Binomial Option Pricing Model

15/10/2020 1 By indiafreenotes

In finance, the binomial options pricing model (BOPM) provides a generalizable numerical method for the valuation of options. Essentially, the model uses a “discrete-time” (lattice based) model of the varying price over time of the underlying financial instrument, addressing cases where the closed-form Black–Scholes formula is wanting.

The binomial model was first proposed by William Sharpe in the 1978 edition of Investments (ISBN 013504605X), and formalized by Cox, Ross and Rubinstein in 1979 and by Rendleman and Bartter in that same year.

For binomial trees as applied to fixed income and interest rate derivatives see Lattice model (finance) #Interest rate derivatives.

Method

The binomial pricing model traces the evolution of the option’s key underlying variables in discrete-time.
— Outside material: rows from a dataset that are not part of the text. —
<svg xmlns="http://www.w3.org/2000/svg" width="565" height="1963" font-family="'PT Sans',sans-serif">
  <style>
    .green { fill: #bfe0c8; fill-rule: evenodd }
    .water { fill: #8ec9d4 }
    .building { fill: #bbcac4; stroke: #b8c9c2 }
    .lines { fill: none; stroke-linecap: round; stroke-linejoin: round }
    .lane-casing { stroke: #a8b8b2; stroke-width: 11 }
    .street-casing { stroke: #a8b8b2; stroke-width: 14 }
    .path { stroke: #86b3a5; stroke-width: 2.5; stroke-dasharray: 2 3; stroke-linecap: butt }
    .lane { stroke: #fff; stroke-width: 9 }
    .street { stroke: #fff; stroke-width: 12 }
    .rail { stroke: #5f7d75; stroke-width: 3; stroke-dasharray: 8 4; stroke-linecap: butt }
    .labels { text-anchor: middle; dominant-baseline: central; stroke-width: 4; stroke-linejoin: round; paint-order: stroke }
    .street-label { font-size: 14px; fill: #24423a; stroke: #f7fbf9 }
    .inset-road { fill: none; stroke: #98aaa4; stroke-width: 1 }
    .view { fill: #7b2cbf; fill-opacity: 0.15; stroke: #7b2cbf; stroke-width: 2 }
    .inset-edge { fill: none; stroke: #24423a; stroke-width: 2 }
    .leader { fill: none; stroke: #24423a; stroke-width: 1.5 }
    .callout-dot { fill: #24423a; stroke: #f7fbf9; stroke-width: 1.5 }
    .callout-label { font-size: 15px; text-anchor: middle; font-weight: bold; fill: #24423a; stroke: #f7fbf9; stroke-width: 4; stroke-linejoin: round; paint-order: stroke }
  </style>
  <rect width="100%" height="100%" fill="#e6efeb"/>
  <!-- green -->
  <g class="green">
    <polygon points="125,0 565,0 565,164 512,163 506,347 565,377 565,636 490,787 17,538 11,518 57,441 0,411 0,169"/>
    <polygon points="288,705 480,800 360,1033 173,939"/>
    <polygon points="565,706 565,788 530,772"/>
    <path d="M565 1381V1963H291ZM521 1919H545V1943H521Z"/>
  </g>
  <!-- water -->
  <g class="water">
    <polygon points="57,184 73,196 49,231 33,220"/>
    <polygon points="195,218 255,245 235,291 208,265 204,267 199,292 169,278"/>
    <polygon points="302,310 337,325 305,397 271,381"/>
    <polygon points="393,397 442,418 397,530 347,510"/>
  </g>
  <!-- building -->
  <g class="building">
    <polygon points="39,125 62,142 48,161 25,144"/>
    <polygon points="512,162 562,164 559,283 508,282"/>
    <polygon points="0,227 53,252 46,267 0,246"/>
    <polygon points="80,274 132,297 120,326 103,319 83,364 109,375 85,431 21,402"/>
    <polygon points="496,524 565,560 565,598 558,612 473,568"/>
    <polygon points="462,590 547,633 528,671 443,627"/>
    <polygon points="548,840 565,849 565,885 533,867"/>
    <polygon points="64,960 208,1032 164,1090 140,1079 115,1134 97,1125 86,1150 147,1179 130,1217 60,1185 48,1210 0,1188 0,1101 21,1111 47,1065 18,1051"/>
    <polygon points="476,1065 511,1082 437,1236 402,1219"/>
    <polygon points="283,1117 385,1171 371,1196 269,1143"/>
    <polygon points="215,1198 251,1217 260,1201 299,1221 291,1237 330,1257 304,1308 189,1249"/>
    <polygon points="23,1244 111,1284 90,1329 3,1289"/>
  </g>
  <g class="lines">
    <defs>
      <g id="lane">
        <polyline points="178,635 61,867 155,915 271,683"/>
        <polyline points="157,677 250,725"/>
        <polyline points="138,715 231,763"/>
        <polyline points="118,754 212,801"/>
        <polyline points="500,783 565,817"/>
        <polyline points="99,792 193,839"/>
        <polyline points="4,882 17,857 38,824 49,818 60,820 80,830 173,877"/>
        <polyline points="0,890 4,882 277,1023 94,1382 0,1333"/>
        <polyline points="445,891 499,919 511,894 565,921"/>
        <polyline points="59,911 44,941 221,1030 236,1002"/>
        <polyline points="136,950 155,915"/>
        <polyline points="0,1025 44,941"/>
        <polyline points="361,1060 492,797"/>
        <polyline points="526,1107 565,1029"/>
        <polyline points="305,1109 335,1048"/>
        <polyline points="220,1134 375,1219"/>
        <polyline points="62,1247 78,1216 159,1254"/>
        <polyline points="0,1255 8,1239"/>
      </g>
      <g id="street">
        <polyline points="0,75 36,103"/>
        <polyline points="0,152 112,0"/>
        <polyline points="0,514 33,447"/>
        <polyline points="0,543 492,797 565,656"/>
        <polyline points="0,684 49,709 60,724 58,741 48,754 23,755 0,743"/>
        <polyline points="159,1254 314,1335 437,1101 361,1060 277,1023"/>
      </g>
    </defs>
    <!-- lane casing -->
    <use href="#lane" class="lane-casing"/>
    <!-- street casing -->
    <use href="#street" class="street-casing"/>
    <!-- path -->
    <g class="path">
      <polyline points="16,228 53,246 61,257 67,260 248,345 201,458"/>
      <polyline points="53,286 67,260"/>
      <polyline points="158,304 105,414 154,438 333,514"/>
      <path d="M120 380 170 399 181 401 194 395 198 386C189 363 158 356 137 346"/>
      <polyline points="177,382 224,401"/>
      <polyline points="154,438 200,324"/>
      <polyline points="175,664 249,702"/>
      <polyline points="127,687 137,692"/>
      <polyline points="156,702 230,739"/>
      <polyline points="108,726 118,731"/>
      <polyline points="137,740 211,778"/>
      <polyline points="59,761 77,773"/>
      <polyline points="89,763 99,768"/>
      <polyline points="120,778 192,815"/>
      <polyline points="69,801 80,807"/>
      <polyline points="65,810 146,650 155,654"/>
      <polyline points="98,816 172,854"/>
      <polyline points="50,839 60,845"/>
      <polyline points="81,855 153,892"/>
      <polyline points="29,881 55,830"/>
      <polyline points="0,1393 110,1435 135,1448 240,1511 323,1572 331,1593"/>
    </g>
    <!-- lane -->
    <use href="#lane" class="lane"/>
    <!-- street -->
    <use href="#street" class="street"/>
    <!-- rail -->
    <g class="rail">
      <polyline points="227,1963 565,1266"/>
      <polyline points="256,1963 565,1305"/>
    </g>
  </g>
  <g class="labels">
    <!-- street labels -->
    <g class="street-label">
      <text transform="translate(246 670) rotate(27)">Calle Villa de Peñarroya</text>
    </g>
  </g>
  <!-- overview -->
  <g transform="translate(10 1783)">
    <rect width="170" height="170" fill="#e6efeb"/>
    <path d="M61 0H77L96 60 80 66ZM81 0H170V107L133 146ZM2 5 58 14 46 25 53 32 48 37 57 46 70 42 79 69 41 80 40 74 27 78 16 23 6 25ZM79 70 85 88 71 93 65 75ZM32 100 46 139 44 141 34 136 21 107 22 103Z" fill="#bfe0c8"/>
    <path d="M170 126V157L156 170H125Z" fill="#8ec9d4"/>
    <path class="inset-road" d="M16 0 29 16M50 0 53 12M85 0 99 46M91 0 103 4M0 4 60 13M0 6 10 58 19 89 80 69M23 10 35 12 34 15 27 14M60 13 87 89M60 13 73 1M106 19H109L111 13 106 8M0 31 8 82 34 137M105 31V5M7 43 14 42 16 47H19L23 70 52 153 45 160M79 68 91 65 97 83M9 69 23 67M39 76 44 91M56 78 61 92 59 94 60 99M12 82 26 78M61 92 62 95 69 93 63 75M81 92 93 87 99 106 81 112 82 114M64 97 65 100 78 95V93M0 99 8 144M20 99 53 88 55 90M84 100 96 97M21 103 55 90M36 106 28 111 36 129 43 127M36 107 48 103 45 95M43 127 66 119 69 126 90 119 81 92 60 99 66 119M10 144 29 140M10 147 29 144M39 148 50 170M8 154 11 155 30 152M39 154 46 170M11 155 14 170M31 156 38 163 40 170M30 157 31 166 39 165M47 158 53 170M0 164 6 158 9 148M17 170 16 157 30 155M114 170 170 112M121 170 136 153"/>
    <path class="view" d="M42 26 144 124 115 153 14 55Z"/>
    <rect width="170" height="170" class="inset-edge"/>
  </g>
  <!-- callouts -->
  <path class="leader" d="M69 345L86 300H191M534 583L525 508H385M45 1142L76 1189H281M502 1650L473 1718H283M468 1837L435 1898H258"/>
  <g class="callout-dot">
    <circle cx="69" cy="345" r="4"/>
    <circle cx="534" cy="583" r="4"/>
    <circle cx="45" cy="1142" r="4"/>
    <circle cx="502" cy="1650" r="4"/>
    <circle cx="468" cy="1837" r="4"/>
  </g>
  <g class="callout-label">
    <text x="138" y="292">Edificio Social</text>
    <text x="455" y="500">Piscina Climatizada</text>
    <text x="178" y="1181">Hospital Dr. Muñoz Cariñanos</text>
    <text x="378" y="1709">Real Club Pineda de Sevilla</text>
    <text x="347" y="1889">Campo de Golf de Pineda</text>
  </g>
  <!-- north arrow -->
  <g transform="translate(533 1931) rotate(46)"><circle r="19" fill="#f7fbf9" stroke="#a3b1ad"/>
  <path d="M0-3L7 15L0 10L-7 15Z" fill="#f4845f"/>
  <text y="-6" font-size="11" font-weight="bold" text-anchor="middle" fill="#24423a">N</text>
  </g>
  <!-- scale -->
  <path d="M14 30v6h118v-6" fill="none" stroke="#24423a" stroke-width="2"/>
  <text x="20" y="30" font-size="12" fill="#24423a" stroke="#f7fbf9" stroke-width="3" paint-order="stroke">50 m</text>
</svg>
This is done by means of a binomial lattice (tree), for a number of time steps between the valuation and expiration dates. Each node in the lattice represents a possible price of the underlying at a given point in time.

Valuation is performed iteratively, starting at each of the final nodes (those that may be reached at the time of expiration), and then working backwards through the tree towards the first node (valuation date). The value computed at each stage is the value of the option at that point in time.

Option valuation using this method is, as described, a three-step process:

  • Price tree generation,
  • Calculation of option value at each final node,
  • Sequential calculation of the option value at each preceding node.

The two assets, which the valuation depends upon, are the call option and the underlying stock. There is an agreement among participants that the underlying stock price can move from the current $100 to either $110 or $90 in one year and there are no other price moves possible.

In an arbitrage-free world, if you have to create a portfolio comprised of these two assets, call option and underlying stock, such that regardless of where the underlying price goes – $110 or $90 – the net return on the portfolio always remains the same. Suppose you buy “d” shares of underlying and short one call options to create this portfolio.

If the price goes to $110, your shares will be worth $110*d, and you’ll lose $10 on the short call payoff. The net value of your portfolio will be (110d – 10).

If the price goes down to $90, your shares will be worth $90*d, and the option will expire worthlessly. The net value of your portfolio will be (90d).

If you want your portfolio’s value to remain the same regardless of where the underlying stock price goes, then your portfolio value should remain the same in either case:

h(d)−m=l(d)

where:

h = Highest potential underlying price

d = Number of underlying shares

m = Money lost on short call payoff

l = Lowest potential underlying price

Use of the model

The Binomial options pricing model approach has been widely used since it is able to handle a variety of conditions for which other models cannot easily be applied. This is largely because the BOPM is based on the description of an underlying instrument over a period of time rather than a single point. As a consequence, it is used to value American options that are exercisable at any time in a given interval as well as Bermudan options that are exercisable at specific instances of time. Being relatively simple, the model is readily implementable in computer software (including a spreadsheet).

Although computationally slower than the Black–Scholes formula, it is more accurate, particularly for longer-dated options on securities with dividend payments. For these reasons, various versions of the binomial model are widely used by practitioners in the options markets.

For options with several sources of uncertainty (e.g., real options) and for options with complicated features (e.g., Asian options), binomial methods are less practical due to several difficulties, and Monte Carlo option models are commonly used instead. When simulating a small number of time steps Monte Carlo simulation will be more computationally time-consuming than BOPM (cf. Monte Carlo methods in finance). However, the worst-case runtime of BOPM will be O(2n), where n is the number of time steps in the simulation. Monte Carlo simulations will generally have a polynomial time complexity, and will be faster for large numbers of simulation steps. Monte Carlo simulations are also less susceptible to sampling errors, since binomial techniques use discrete time units. This becomes more true the smaller the discrete units become.